DI (IN)GIUSTIZIA AMBIENTALE

Questo articolo riguarda i risultati dello studio Sentieri sul sito di interesse nazionale per le bonifiche di Taranto e ne segue uno pubblicato sul sito di Manfredonia.

Con pochi timori di essere smentito, posso facilmente affermare che la popolazione tarantina sia tra le più studiate dagli epidemiologi e dalle epidemiologhe italiane.

Nel corso del convegno dell’associazione italiana di epidemiologia, che nel 2012 si tenne a Bari, la Professoressa Vigotti dell’Università di Pisa, pioniera degli studi su Taranto, fu omaggiata con un lungo e caloroso applauso. In quell’occasione ella tenne una lezione magistrale di rara umanità, ricchezza di contenuti e di proposte di interventi di prevenzione primaria. La sua lezione verteva sullo squilibrio tra rischio sanitario – a cui la popolazione sottostava (e sottostà) a causa dell’insalubrità dell’industria – ed una economia che, nonostante il sacrificio che imponeva (ed impone) alla popolazione tarantina, era (ed è) incapace di distribuire una ricchezza diffusa.

Ai lavori pionieristici di Mariangela Vigotti si sono aggiunti nel corso degli anni numerosi studi nazionali, valutazioni di agenzie internazionali, regionali e locali, ricerche indipendenti e le perizie di Annibale Biggeri, Francesco Forastiere e Maria Triassi condotte nell’ambito del processo “Ambiente svenduto”.

Il VI rapporto Sentieri aggiunge qualcosa a quanto già arcinoto ed invito il lettore desideroso di approfondire a visitare il sito specifico della rivista Epidemiologia e Prevenzione per informarsi direttamente dalla fonte. Io qui mi sottrarrò dal fare la lista delle cause di decesso o di ricovero e l’elenco delle criticità che riguardano la popolazione tarantina ed in particolare le sue fasce più suscettibili, come i bambini e gli adolescenti.

Vi è tuttavia un aspetto che mi sembra sia rilevante evidenziare.

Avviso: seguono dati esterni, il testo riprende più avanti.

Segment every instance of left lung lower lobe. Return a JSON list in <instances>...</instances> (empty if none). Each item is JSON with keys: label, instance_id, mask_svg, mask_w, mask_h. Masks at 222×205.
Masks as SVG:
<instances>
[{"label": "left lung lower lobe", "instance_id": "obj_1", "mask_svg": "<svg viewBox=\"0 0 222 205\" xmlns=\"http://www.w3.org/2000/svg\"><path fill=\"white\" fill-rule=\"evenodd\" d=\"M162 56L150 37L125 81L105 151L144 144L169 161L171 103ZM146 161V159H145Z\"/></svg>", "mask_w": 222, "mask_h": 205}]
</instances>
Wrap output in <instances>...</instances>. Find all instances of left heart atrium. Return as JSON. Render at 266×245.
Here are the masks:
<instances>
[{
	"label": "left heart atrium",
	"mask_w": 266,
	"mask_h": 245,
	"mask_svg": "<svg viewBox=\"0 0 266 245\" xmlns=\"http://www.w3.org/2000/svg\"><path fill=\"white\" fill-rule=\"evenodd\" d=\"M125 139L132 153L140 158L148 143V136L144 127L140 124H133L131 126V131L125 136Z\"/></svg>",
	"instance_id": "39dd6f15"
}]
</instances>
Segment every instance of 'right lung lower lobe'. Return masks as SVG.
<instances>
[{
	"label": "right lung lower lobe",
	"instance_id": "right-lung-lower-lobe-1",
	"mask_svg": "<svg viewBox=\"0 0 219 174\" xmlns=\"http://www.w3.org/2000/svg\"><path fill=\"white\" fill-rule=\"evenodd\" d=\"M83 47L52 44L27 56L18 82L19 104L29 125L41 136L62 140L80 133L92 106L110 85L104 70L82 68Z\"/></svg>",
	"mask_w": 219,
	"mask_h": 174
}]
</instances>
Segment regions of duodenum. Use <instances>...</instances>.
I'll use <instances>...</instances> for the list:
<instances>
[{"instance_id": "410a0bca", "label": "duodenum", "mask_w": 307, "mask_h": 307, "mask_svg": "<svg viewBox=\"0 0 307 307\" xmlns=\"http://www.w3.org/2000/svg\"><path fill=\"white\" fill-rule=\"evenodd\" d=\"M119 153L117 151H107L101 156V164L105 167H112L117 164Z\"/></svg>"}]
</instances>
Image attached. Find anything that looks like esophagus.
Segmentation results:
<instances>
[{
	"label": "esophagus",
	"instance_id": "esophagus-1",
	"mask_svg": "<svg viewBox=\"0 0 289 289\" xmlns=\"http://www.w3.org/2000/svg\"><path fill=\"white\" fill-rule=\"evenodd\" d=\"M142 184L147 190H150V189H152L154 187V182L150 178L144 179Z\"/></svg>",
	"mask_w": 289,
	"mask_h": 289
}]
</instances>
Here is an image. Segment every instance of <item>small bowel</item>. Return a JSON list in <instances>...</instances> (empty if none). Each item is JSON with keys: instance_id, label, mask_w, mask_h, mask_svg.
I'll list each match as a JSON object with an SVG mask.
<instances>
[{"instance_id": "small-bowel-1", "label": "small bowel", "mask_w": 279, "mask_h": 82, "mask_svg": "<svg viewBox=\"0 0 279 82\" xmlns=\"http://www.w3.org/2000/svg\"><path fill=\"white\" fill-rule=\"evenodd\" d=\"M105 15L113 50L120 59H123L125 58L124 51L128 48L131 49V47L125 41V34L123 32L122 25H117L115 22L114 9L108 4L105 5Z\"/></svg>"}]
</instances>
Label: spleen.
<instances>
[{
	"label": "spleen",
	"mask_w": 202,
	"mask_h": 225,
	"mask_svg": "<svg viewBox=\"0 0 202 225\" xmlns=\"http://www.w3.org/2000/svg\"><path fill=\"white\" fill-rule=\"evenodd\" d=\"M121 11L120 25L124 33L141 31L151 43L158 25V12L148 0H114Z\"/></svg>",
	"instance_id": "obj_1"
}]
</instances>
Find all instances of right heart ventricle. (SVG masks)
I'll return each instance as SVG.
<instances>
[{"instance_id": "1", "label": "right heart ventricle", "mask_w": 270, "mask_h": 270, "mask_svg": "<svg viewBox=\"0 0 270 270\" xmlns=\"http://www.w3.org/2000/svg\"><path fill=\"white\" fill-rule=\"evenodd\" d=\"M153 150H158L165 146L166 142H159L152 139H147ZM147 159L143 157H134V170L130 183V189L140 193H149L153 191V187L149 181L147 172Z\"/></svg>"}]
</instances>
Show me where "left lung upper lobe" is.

La popolazione tarantina, emblema di danni sanitari simili in Italia e nel mondo, non è esposta allo stesso modo agli insulti ambientali. Alcune zone della città ed i suoi abitanti godono di un vantaggio di cui le zone più povere non beneficiano. In generale gli esperti, e quelli che hanno redatto il VI rapporto Sentieri non fanno eccezione, usano l’espressione “giustizia ambientale”. Detto altrimenti, le persone che vivono nelle zone più ricche della città sono allo stesso tempo anche meno esposte all’inquinamento ed hanno dunque, già dalla nascita, un vantaggio in termini di salute nei confronti dei più poveri.

La chiamano giustizia ambientale ma per dirla con la citazione riportata da Flavia Amabile in un articolo su Noam Chomsky e Ken Loach de La Stampa del 30 marzo, penso si tratti, anche in questo caso, di parole che rovesciano il mondo e che “ci fanno credere di avere un significato ed invece ne hanno un altro”. Cosa c’è, infatti, di più ingiusto del nascere povero? Forse solo il non-nascere. E cosa c’è di più ingiusto del dover vivere, non certo per scelta, a due passi da un sito inquinato, da un sito che necessita di una bonifica che tarda ad arrivare e chissà mai se arriverà? Nulla. Qui tracce di giustizia ambientale non ve ne sono.